According to wikipedia,
A variety is a class of algebraic structures of the same signature that is closed under the taking of homomorphic images, subalgebras and (direct) products.
Isn't the stipulation about subalgebras redundant? I think that every subalgebra can be viewed as the image of an injective homomorphism.
I think the misunderstanding may be with the term homomorphic image. To say a class $\mathcal{K}$ of algebras is closed under homomorphic images means that if $\mathbf{A}\in\mathcal{K}$ and $h:\mathbf{A}\to\mathbf{B}$ is a homomorphism, then the image $h(\mathbf{A})$ is in $\mathcal{K}$.

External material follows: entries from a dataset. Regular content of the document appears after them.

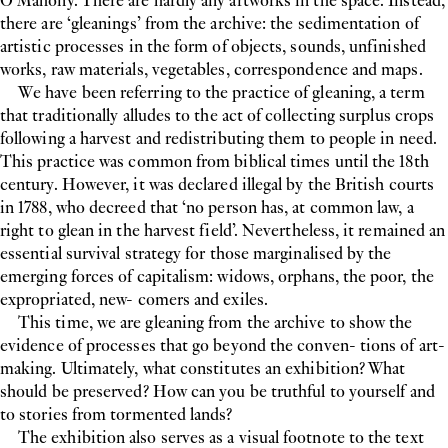
O’Mahony. There are hardly any artworks in the space. Instead,
there are ‘gleanings’ from the archive: the sedimentation of
artistic processes in the form of objects, sounds, unfinished
works, raw materials, vegetables, correspondence and maps.
We have been referring to the practice of gleaning, a term
that traditionally alludes to the act of collecting surplus crops
following a harvest and redistributing them to people in need.
This practice was common from biblical times until the 18th
century. However, it was declared illegal by the British courts
in 1788, who decreed that ‘no person has, at common law, a
right to glean in the harvest field’. Nevertheless, it remained an
essential survival strategy for those marginalised by the
emerging forces of capitalism: widows, orphans, the poor, the
expropriated, new- comers and exiles.
This time, we are gleaning from the archive to show the
evidence of processes that go beyond the conven- tions of art-
making. Ultimately, what constitutes an exhibition? What
should be preserved? How can you be truthful to yourself and
to stories from tormented lands?
The exhibition also serves as a visual footnote to the text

If you have an algebra $\mathbf{Y}$ and an injective homomorphism $f:\mathbf{Y}\to\mathbf{X}$, then closure under homomorphic image would not give you anything new since you are assuming you already have $\mathbf{Y}$. However, if $\mathbf{X}$ has a subalgebra $\mathbf{Z}$ that you do not already have in your class, then it is possible that you cannot realize it as a homomorphic image.
For example, if we consider the variety generated by the ring $\mathbb{Q}$. Then the only homomorphic images of $\mathbb{Q}$ are itself and the trivial ring $\{0\}$ (since fields are simple commutative rings). However, $\mathbb{Z}$ is a subring of $\mathbb{Q}$.